Says Rama Lakshmi, a journalist with the Washington Post and a member of OHAI, "It is a surprise that India, which takes pride in its deep-rooted oral traditions and culture, took so long to allow oral history to establish itself as a discipline." Lakshmi says suspicions among established historians about oral history remain, and work was happening by Indians in oral history but in separate silos. Now, all of them would have a forum. What oral history does is acknowledge that history is fluid and we need to accept and celebrate that.
Lucknow-based Pramod Srivastava, Chairman of OHAI, says the conference has more meaning in the digital age and increasing democratisation of the virtual space. " In due course, it will give subaltern historians independence from sole dependence upon folklore, folk tales and so on, for writing history of the people. An oral historian may also document their remotest subjects through video-conferencing and archive it digitally for centuries to come. The availability of such archives online will help oral historians worldwide."
While in the US and the UK, oral historians gained ground several decades ago by exploring hidden or suppressed histories of marginalised communities, tribes and original inhabitants, it had a radical and often subversive tone. Two international oral historians of repute will be among the participants at OHAI. One of them is Alessandro Portelli, an Italian scholar who has highlighted Nazi killings in Rome, as well as the suppression of killings of leading trade union activists by bringing to light memories of survivors. The other prominent participant is Czech scholar, Miroslav Vanek, currently the President of the International Oral History Association.

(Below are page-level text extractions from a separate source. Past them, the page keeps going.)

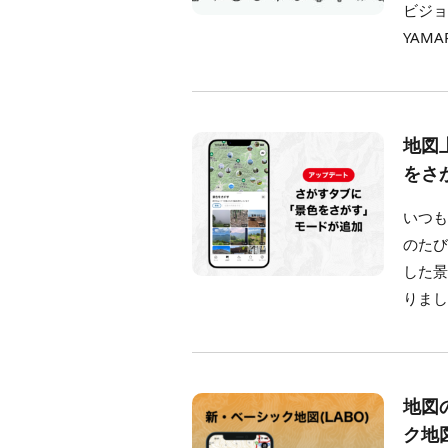
ビジ
YAMA
地図
をさ
いつも
のた
した
りまし
地図
ク地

Isn't there concern that memory or hearsay can be subjective ? Indira Chowdhury, Vice-President of OHAI, who has established Centre of Public History at Srishti in Bangalore, says, "Even what is in the archives can be deeply contested. Documents, too, are written by somebody and documents, too, engender prejudices. I think what is important about oral history is precisely its subjectivity and there are ways in which historians can use interpretative frameworks that deal with subjectivity instead of turning away from it."